Pocket Folklore
Book Launch & Film Screening 15.01.2020 19:00
With Shirin Sabahi, Antonia Alampi and Edit Molnár
ENTRY Free – donations welcome
LANGUAGE Event in English
FACEBOOK EVENT
Book
Pocket Folklore, 2019, 196 pp, contributions by Negar Azimi, David Galloway, Media Farzin, Farnoosh Fathi, Adam Kleinman and Sissel Tolaas, edited by Edit Molnár, Shirin Sabahi and Marcel Schwierin, designed by Louis Lüthi, published by Edith-Russ-Haus, Oldenburg and Roma Publications, Amsterdam.
Films
Borrowed Scenery, 2017, 15 min, in Japanese with English subtitles.
Mouthful, 2018, 37 min, in Japanese, Farsi and English with English subtitles.

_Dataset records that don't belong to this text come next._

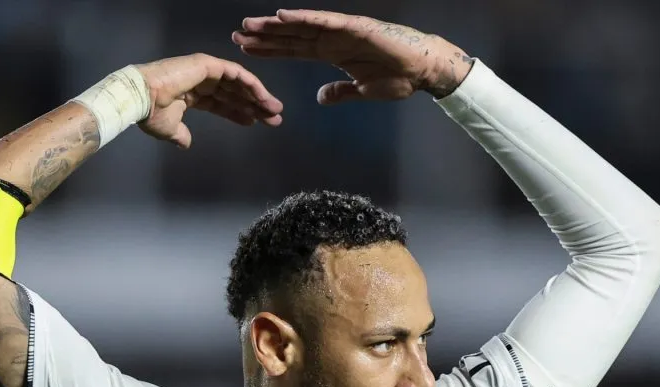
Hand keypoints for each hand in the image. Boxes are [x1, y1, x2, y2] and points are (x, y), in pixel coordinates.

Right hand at [136, 53, 283, 147]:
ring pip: (239, 83)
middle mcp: (201, 81)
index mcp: (192, 94)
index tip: (255, 122)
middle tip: (274, 118)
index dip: (239, 113)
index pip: (221, 103)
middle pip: (234, 93)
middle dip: (255, 106)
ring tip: (275, 110)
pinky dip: (252, 84)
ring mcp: (205, 71)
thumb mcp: (170, 128)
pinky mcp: (208, 64)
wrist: (141, 98)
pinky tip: (264, 97)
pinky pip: (236, 74)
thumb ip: (180, 135)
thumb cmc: (151, 113)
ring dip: (258, 96)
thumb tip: (186, 143)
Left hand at [232, 9, 473, 103]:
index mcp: (332, 52)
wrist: (422, 70)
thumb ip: (340, 92)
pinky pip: (324, 21)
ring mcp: (341, 30)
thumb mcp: (361, 90)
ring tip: (250, 25)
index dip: (271, 49)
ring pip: (301, 25)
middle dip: (265, 36)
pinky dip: (303, 18)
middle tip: (237, 34)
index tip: (247, 49)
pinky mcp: (354, 27)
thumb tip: (320, 98)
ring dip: (276, 25)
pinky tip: (283, 16)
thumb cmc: (398, 78)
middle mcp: (332, 38)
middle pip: (291, 35)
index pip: (294, 49)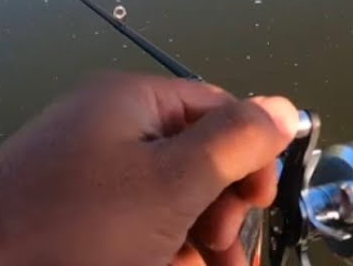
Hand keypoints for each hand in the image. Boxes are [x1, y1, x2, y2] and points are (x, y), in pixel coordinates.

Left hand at [0, 72, 300, 265]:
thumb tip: (284, 107)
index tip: (256, 207)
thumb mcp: (169, 184)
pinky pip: (128, 230)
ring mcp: (84, 177)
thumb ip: (233, 143)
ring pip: (164, 206)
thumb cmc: (71, 228)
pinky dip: (150, 255)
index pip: (217, 110)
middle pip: (194, 162)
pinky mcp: (68, 220)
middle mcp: (106, 129)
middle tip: (220, 258)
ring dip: (188, 246)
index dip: (249, 156)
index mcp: (130, 102)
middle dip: (218, 214)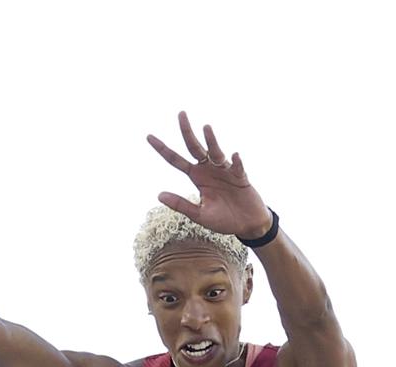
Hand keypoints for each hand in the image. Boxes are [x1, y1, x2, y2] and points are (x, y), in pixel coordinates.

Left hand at [146, 111, 270, 240]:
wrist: (247, 224)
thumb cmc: (223, 220)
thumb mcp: (199, 214)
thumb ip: (181, 204)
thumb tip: (159, 195)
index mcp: (196, 177)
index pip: (175, 160)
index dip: (162, 149)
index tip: (148, 136)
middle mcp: (208, 169)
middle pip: (194, 147)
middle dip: (187, 131)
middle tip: (181, 114)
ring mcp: (224, 171)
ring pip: (215, 151)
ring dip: (211, 140)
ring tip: (206, 127)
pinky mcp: (240, 177)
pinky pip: (237, 167)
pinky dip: (236, 162)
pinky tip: (234, 155)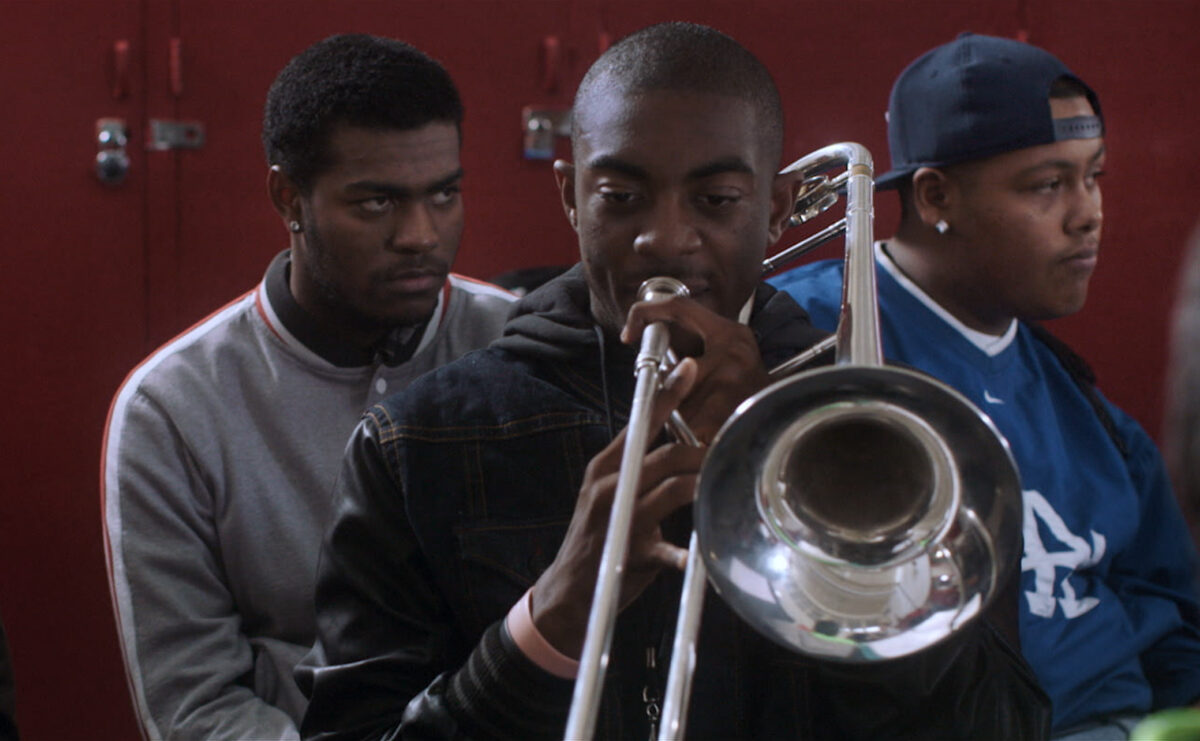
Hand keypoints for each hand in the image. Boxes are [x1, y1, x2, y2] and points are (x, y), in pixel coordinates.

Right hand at [530, 358, 703, 658]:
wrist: (567, 591)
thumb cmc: (598, 537)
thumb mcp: (609, 494)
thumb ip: (637, 468)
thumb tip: (676, 443)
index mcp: (605, 467)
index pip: (640, 422)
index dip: (667, 394)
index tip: (691, 368)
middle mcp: (609, 486)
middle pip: (665, 454)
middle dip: (702, 450)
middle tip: (728, 449)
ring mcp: (620, 519)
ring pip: (672, 487)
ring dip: (703, 483)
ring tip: (725, 482)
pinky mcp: (630, 553)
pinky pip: (666, 550)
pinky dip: (687, 554)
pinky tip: (701, 558)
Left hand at [622, 294, 771, 442]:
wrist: (786, 423)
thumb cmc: (749, 396)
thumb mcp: (728, 362)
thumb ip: (695, 354)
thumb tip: (652, 363)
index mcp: (730, 334)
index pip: (678, 306)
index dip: (646, 313)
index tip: (629, 334)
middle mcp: (733, 351)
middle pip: (672, 371)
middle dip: (674, 396)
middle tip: (687, 409)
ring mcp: (732, 381)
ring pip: (678, 402)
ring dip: (682, 420)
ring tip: (705, 424)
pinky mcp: (730, 410)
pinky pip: (689, 426)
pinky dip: (692, 436)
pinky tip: (708, 436)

SAVVY Contemporary and Edith-Russ-Haus cordially invite you to the Berlin launch of Shirin Sabahi’s monograph Pocket Folklore. The book and the two films revolve around a sculpture by artist Noriyuki Haraguchi, permanently installed at the atrium of the Tehran Museum of Contemporary Art since the museum’s inauguration in 1977. Titled Matter and Mind, the sculpture is a steel basin filled with highly reflective reused engine oil. Over time the oil pool became a receptacle for coins and other pocketable objects thrown in by the visitors, and a witness to four decades of the city´s and the museum´s history. Forty years after its inception, Sabahi met with Haraguchi and initiated the restoration of the oil pool, which resulted in the dredging up of the motley keepsakes from under its illusive surface. The project’s focus on Matter and Mind's genesis and lifespan speaks of how artistic research and creation is entangled with the institutional history of a nation; itself recorded in the art objects´memory.
Shirin Sabahi is an artist and filmmaker and a recipient of the 2017 Media Art Grant from the Foundation of Lower Saxony at the Edith-Russ-Haus. She has exhibited this body of work at Edith-Russ-Haus in Oldenburg, Centro Botín in Santander, The Mosaic Rooms in London and Jameel Art Center in Dubai. She lives in Berlin where she hosts PLACES, a nomadic series of events where speakers are invited to present a place, imagined or otherwise.